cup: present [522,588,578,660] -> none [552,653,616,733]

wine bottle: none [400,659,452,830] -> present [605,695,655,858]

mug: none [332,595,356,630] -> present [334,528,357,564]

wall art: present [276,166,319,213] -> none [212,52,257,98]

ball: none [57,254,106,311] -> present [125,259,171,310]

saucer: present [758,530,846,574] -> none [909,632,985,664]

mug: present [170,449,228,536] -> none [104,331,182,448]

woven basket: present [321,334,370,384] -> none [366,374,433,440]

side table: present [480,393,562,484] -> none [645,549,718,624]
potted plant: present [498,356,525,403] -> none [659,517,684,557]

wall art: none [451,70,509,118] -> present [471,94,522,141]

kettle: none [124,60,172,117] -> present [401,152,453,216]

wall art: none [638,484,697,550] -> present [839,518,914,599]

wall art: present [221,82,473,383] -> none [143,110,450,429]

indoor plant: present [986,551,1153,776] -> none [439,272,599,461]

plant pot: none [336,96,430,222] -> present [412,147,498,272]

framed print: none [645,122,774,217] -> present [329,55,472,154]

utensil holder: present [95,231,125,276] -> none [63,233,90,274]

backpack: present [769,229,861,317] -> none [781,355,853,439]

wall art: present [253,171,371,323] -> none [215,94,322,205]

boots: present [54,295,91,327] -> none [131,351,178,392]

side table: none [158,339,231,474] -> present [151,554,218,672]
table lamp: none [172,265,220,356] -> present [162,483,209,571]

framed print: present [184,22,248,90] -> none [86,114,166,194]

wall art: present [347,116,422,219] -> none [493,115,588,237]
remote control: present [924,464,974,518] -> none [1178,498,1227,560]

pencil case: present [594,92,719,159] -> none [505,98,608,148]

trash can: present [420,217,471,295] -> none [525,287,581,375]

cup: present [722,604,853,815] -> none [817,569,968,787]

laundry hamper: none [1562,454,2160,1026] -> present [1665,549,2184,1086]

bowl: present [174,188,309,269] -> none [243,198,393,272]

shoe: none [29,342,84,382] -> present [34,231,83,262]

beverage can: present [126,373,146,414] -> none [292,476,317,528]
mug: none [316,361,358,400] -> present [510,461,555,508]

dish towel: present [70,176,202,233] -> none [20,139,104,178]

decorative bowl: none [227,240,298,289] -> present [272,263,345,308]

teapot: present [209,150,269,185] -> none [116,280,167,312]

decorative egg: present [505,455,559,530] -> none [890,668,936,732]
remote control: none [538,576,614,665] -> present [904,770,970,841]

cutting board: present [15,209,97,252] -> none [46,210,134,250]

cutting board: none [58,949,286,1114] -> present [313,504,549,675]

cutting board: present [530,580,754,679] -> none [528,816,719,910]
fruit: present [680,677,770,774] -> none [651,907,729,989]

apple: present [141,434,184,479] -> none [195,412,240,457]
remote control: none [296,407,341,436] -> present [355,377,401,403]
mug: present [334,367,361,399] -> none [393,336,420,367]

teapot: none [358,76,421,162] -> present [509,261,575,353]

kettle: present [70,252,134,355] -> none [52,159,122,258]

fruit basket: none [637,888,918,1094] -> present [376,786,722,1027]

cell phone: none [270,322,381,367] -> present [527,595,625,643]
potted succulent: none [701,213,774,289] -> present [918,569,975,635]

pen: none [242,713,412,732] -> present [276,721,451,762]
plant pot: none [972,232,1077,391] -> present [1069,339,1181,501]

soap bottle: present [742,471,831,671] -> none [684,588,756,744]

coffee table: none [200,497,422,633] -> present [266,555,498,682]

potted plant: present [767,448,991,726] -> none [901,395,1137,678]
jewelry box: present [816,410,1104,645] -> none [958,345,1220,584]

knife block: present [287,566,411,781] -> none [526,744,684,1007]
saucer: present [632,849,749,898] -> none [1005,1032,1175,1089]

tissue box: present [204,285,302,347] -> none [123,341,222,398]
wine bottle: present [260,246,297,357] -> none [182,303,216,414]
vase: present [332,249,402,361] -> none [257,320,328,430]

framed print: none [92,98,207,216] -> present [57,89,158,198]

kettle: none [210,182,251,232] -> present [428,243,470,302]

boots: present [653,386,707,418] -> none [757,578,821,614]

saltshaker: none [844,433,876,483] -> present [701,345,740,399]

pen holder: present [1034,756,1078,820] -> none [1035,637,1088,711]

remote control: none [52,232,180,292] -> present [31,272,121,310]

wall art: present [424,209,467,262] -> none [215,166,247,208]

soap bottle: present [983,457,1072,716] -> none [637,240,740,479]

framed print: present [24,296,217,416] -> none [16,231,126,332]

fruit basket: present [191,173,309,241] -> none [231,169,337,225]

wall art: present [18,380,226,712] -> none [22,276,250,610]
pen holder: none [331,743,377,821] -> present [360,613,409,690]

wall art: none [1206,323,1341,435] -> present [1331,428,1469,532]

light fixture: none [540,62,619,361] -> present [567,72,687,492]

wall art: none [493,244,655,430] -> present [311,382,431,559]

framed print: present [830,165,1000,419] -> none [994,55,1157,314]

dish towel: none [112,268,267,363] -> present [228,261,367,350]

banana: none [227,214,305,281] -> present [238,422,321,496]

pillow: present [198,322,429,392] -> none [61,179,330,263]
▬▬▬▬▬▬▬▬▬▬
The whole listing above is to be output exactly.

## Task result
cup: present [522,588,578,660] -> none [552,653,616,733]

wine bottle: none [400,659,452,830] -> present [605,695,655,858]

mug: none [332,595,356,630] -> present [334,528,357,564]

wall art: present [276,166,319,213] -> none [212,52,257,98]

ball: none [57,254,106,311] -> present [125,259,171,310]

saucer: present [758,530,846,574] -> none [909,632,985,664]

mug: present [170,449,228,536] -> none [104,331,182,448]

woven basket: present [321,334,370,384] -> none [366,374,433,440]

side table: present [480,393,562,484] -> none [645,549,718,624]
potted plant: present [498,356,525,403] -> none [659,517,684,557]

wall art: none [451,70,509,118] -> present [471,94,522,141]

kettle: none [124,60,172,117] -> present [401,152,453,216]

wall art: none [638,484,697,550] -> present [839,518,914,599]

wall art: present [221,82,473,383] -> none [143,110,450,429]

indoor plant: present [986,551,1153,776] -> none [439,272,599,461]

plant pot: none [336,96,430,222] -> present [412,147,498,272]

framed print: none [645,122,774,217] -> present [329,55,472,154]

utensil holder: present [95,231,125,276] -> none [63,233,90,274]

backpack: present [769,229,861,317] -> none [781,355,853,439]

wall art: present [253,171,371,323] -> none [215,94,322,205]

boots: present [54,295,91,327] -> none [131,351,178,392]

side table: none [158,339,231,474] -> present [151,554,218,672]
table lamp: none [172,265,220,356] -> present [162,483,209,571]

framed print: present [184,22,248,90] -> none [86,114,166,194]

wall art: present [347,116,422,219] -> none [493,115,588,237]
remote control: present [924,464,974,518] -> none [1178,498,1227,560]

pencil case: present [594,92,719,159] -> none [505,98,608,148]

trash can: present [420,217,471,295] -> none [525,287,581,375]

cup: present [722,604,853,815] -> none [817,569,968,787]

laundry hamper: none [1562,454,2160,1026] -> present [1665,549,2184,1086]

bowl: present [174,188,309,269] -> none [243,198,393,272]

shoe: none [29,342,84,382] -> present [34,231,83,262]

beverage can: present [126,373,146,414] -> none [292,476,317,528]
mug: none [316,361,358,400] -> present [510,461,555,508]

dish towel: present [70,176,202,233] -> none [20,139,104,178]

decorative bowl: none [227,240,298,289] -> present [272,263,345,308]

teapot: present [209,150,269,185] -> none [116,280,167,312]

decorative egg: present [505,455,559,530] -> none [890,668,936,732]
remote control: none [538,576,614,665] -> present [904,770,970,841]

cutting board: present [15,209,97,252] -> none [46,210,134,250]

cutting board: none [58,949,286,1114] -> present [313,504,549,675]

cutting board: present [530,580,754,679] -> none [528,816,719,910]
fruit: present [680,677,770,774] -> none [651,907,729,989]

apple: present [141,434,184,479] -> none [195,412,240,457]
remote control: none [296,407,341,436] -> present [355,377,401,403]
mug: present [334,367,361,399] -> none [393,336,420,367]

teapot: none [358,76,421,162] -> present [509,261,575,353]

kettle: present [70,252,134,355] -> none [52,159,122,258]

fruit basket: none [637,888,918,1094] -> present [376,786,722,1027]

cell phone: none [270,322,381,367] -> present [527,595,625,643]
potted succulent: none [701,213,774,289] -> present [918,569,975,635]

pen: none [242,713,412,732] -> present [276,721,451,762]
plant pot: none [972,232,1077,391] -> present [1069,339,1181,501]

soap bottle: present [742,471,831,671] -> none [684,588,756,744]

coffee table: none [200,497,422,633] -> present [266,555,498,682]

potted plant: present [767,448,991,726] -> none [901,395,1137,678]
jewelry box: present [816,410,1104,645] -> none [958,345,1220,584]

knife block: present [287,566,411,781] -> none [526,744,684,1007]
saucer: present [632,849,749,898] -> none [1005,1032,1175,1089]

tissue box: present [204,285,302,347] -> none [123,341,222,398]
wine bottle: present [260,246,297,357] -> none [182,303,216,414]
vase: present [332,249,402,361] -> none [257,320,328,430]

framed print: none [92,98,207,216] -> present [57,89,158,198]

kettle: none [210,182,251,232] -> present [428,243,470,302]

boots: present [653,386,707,418] -> none [757,578,821,614]

saltshaker: none [844,433,876,483] -> present [701,345,740,399]

pen holder: present [1034,756,1078,820] -> none [1035,637,1088,711]

remote control: none [52,232,180,292] -> present [31,272,121,310]

wall art: present [424,209,467,262] -> none [215,166,247,208]

soap bottle: present [983,457,1072,716] -> none [637,240,740,479]

framed print: present [24,296,217,416] -> none [16,231,126,332]

fruit basket: present [191,173,309,241] -> none [231,169,337,225]

wall art: present [18,380,226,712] -> none [22,276,250,610]
pen holder: none [331,743,377,821] -> present [360,613,409,690]

wall art: none [1206,323,1341,435] -> present [1331,428,1469,532]

light fixture: none [540,62,619,361] -> present [567,72,687,492]

wall art: none [493,244,655,430] -> present [311,382,431,559]

framed print: present [830,165,1000,419] -> none [994,55,1157,314]

dish towel: none [112,268,267,363] -> present [228,261,367,350]

banana: none [227,214,305,281] -> present [238,422,321,496]

pillow: present [198,322,429,392] -> none [61,179,330,263]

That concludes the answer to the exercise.